- ACTIVITY
Only the number is wanted: how many lines of the data contain "bottle"?

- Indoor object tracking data
------------------------------------------------------------

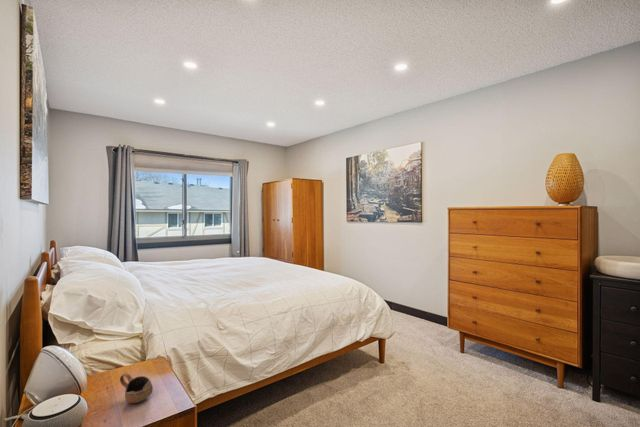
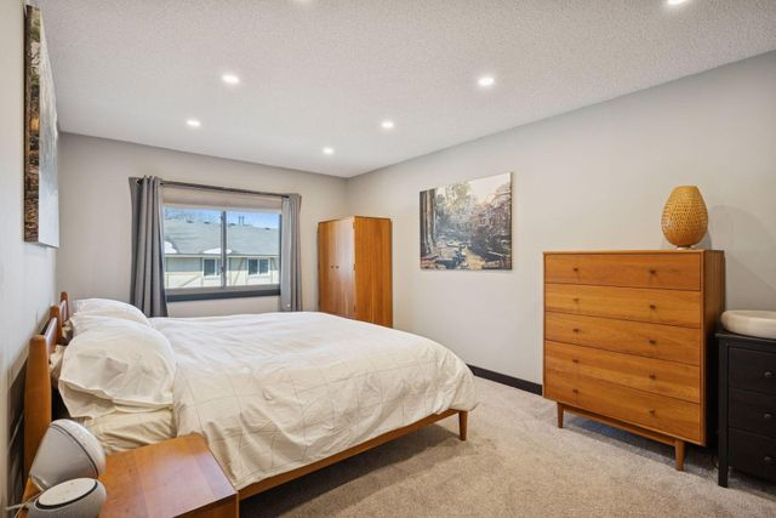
- cup [119,372,154,404]
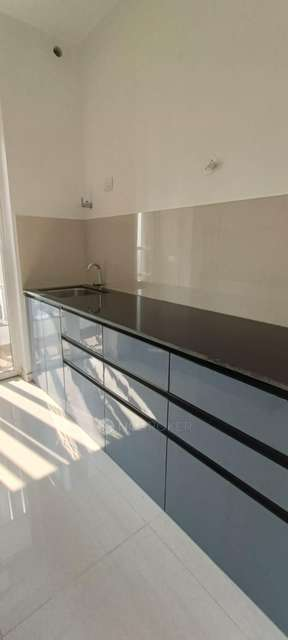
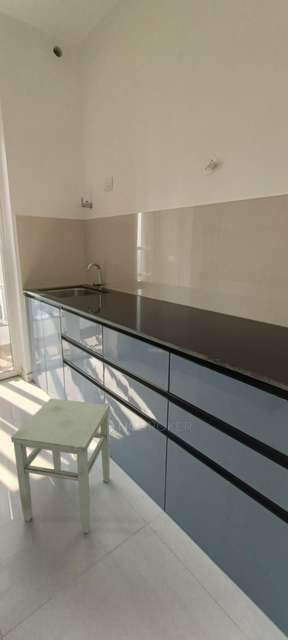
+ stool [10,398,111,534]
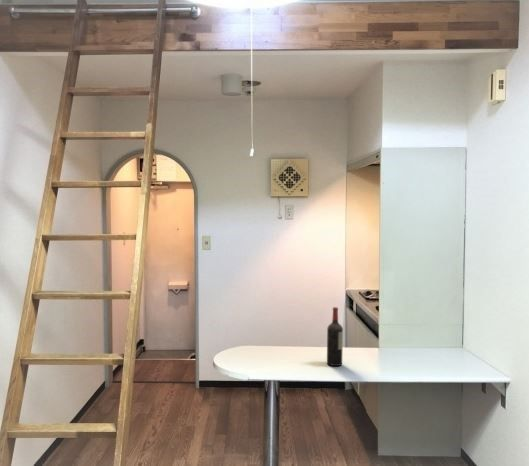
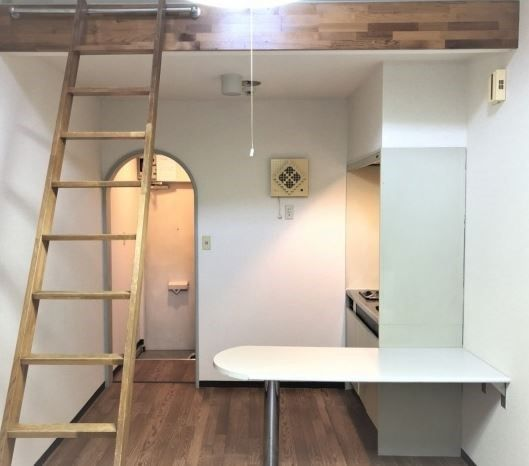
- wine bottle [326,306,344,367]
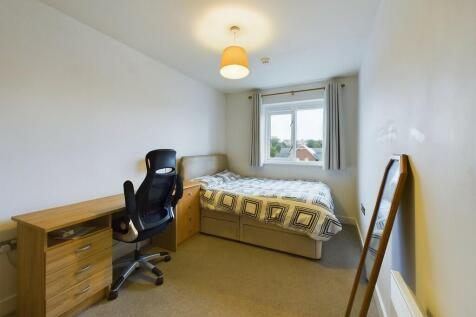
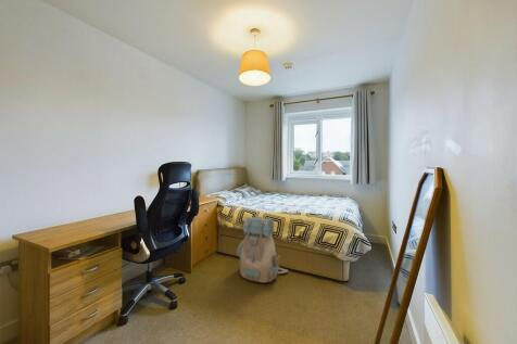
+ backpack [236,216,289,283]
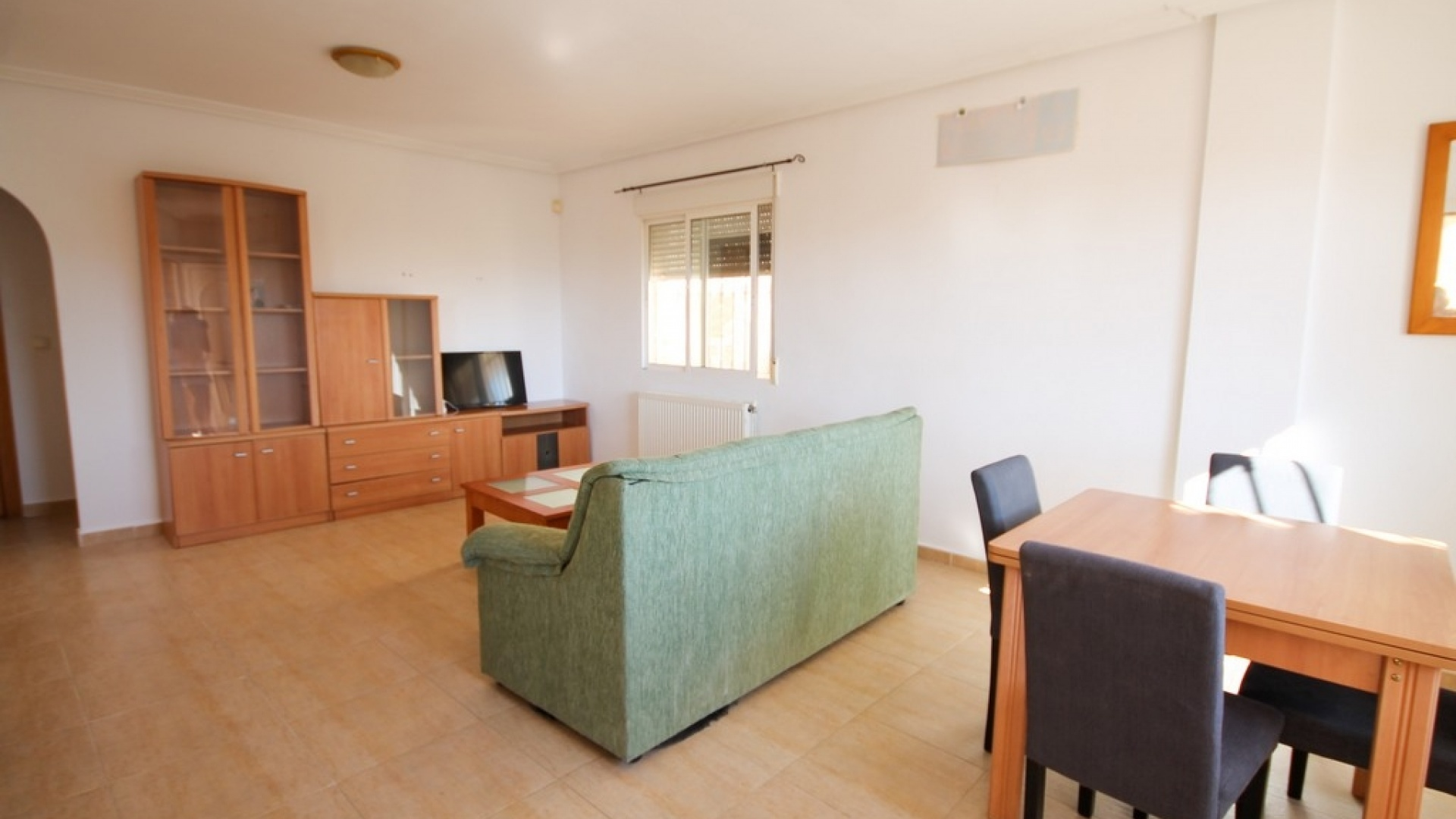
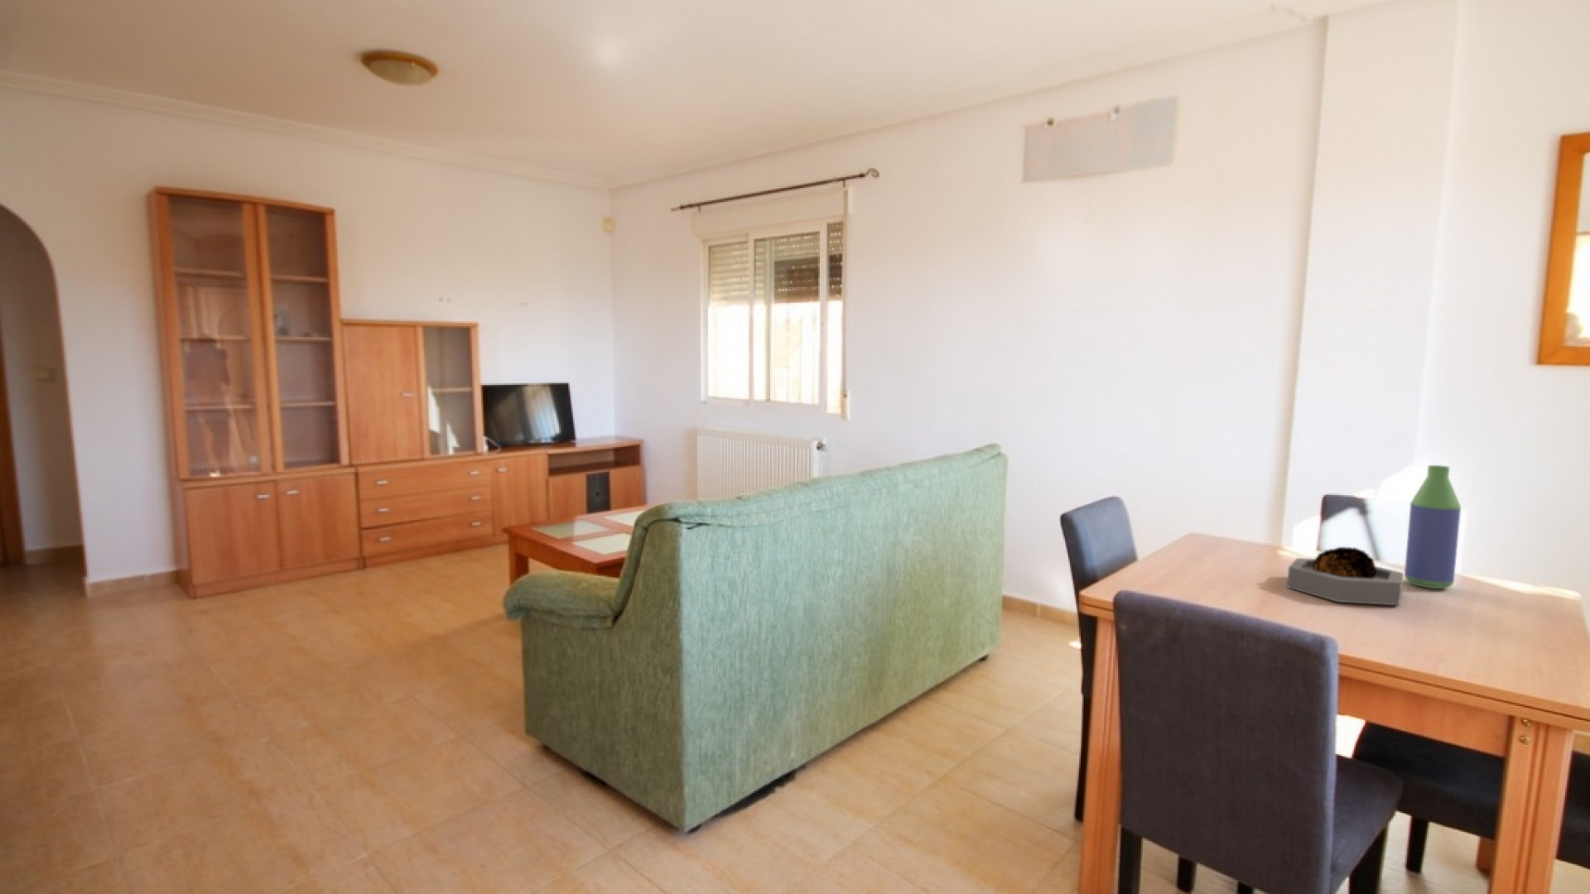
+ bottle [1403,464,1461,589]
+ decorative bowl [1286,546,1404,606]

------------------------------------------------------------

- ANSWER TO THIS PROBLEM
2